According to Pro Publica, the firm helped Trump pay the least amount of taxes possible, which is what accountants generally do, but it also helped him appear “to be rich beyond imagining”–something that required creating “precisely the opposite impression of what’s in his tax filings.”

This lie is more understandable than the one about baseball.
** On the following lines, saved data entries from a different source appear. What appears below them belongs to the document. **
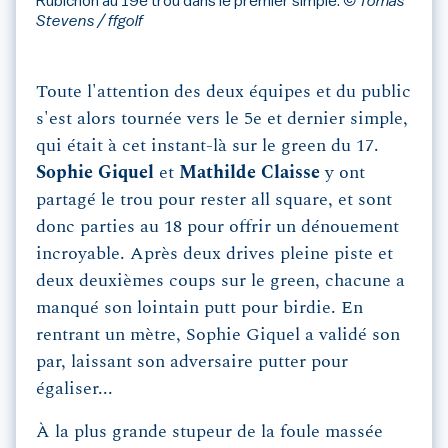
Rubichon au 19e trou dans le premier simple.
© Tomas
Stevens / ffgolf
Toute l'attention des deux équipes et du public
s'est alors tournée vers le 5e et dernier simple,
qui était à cet instant-là sur le green du 17.
Sophie Giquel
et
Mathilde Claisse
y ont
partagé le trou pour rester all square, et sont
donc parties au 18 pour offrir un dénouement
incroyable. Après deux drives pleine piste et
deux deuxièmes coups sur le green, chacune a
manqué son lointain putt pour birdie. En
rentrant un mètre, Sophie Giquel a validé son
par, laissant son adversaire putter pour
égaliser...
À la plus grande stupeur de la foule massée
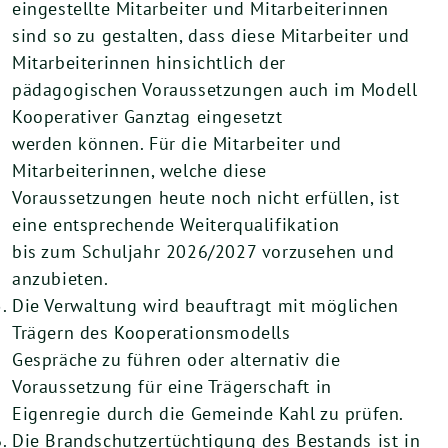
eingestellte Mitarbeiter und Mitarbeiterinnen
sind so zu gestalten, dass diese Mitarbeiter und
Mitarbeiterinnen hinsichtlich der
pädagogischen Voraussetzungen auch im Modell
Kooperativer Ganztag eingesetzt
werden können. Für die Mitarbeiter und
Mitarbeiterinnen, welche diese
Voraussetzungen heute noch nicht erfüllen, ist
eine entsprechende Weiterqualifikation
bis zum Schuljahr 2026/2027 vorzusehen und
anzubieten.
Die Verwaltung wird beauftragt mit möglichen
Trägern des Kooperationsmodells
Gespräche zu führen oder alternativ die
Voraussetzung für eine Trägerschaft in
Eigenregie durch die Gemeinde Kahl zu prüfen.
Die Brandschutzertüchtigung des Bestands ist in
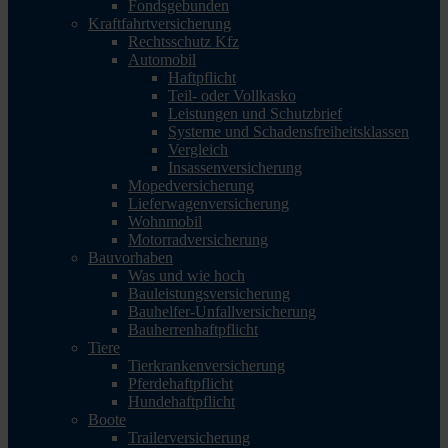
Fondsgebunden
Kraftfahrtversicherung
Rechtsschutz Kfz
Automobil
Haftpflicht
Teil- oder Vollkasko
Leistungen und Schutzbrief
Systeme und Schadensfreiheitsklassen
Vergleich
Insassenversicherung
Mopedversicherung
Lieferwagenversicherung
Wohnmobil
Motorradversicherung
Bauvorhaben
Was und wie hoch
Bauleistungsversicherung
Bauhelfer-Unfallversicherung
Bauherrenhaftpflicht
Tiere
Tierkrankenversicherung
Pferdehaftpflicht
Hundehaftpflicht
Boote
Trailerversicherung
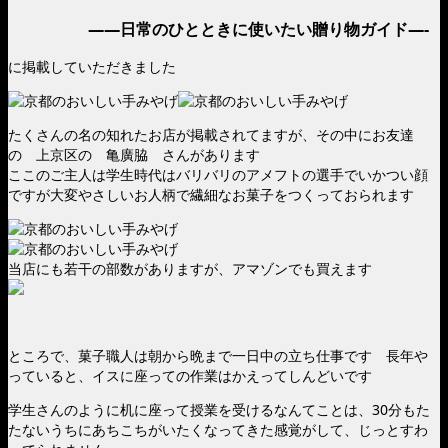
——日常のひとときに使いたい贈り物ガイド—-
に掲載していただきました
たくさんの名の知れたお店が掲載されてますが、その中にお友達
の 上京区の 亀廣脇 さんがあります
ここのご主人は学生時代はバリバリのアメフトの選手でいかつい顔
ですが大変やさしいお人柄で繊細なお菓子をつくっておられます
当店にも若干の部数がありますが、アマゾンでも買えます
ところで、菓子職人は朝から晩まで一日中の立ち仕事です 長年や
っていると、イスに座っての作業はかえってしんどいです
学生さんのように机に座って授業を受けるなんてことは、30分もた
たないうちにあちこちがいたくなってきた感覚がして、じっとすわ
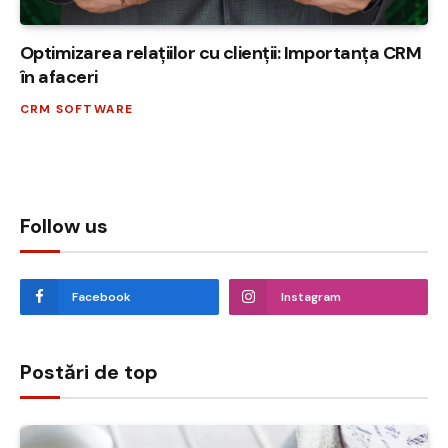
Optimizarea relațiilor cu clienții: Importanța CRM
în afaceri
CRM SOFTWARE
Follow us
Facebook
Instagram
Postări de top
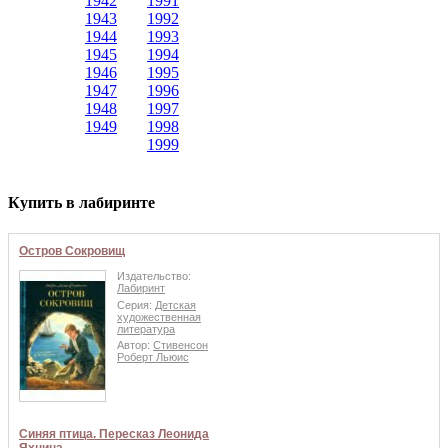
1942
1991
1943
1992
1944
1993
1945
1994
1946
1995
1947
1996
1948
1997
1949
1998
1999
Купить в лабиринте
Остров Сокровищ
Издательство:
Лабиринт
Серия:
Детская
художественная
литература
Автор:
Стивенсон
Роберт Льюис
Синяя птица. Пересказ Леонида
Creepy Steve Bannon is on record opining that, if Trump’s base were to discover that he’s not really a billionaire, the disillusion would trigger mass defections. (In America, there are evidently large numbers of people who believe those lines in “If I Were a Rich Man” from Fiddler on the Roof: “And it wouldn’t matter if I answered right or wrong; when you’re rich, they think you really know.”)

The legal issue before the Court should be a slam-dunk; as the lower courts properly concluded, no one is above the law, and ordering an accounting firm to hand over documents in its possession doesn’t require a President’s time or attention.But who knows?

I hope I’m wrong, but given Mitch McConnell’s appalling success in politicizing the Supreme Court, I don’t hold out much hope that we’ll see Trump’s taxes before November.

But even without the disclosures that lurk in his tax forms, the polls tell us that most Americans trust medical experts and state health officials far more than a President who only tells the truth accidentally.

Let’s just hope we don’t get invaded by aliens from outer space. If Trump warned us, we’d never believe him.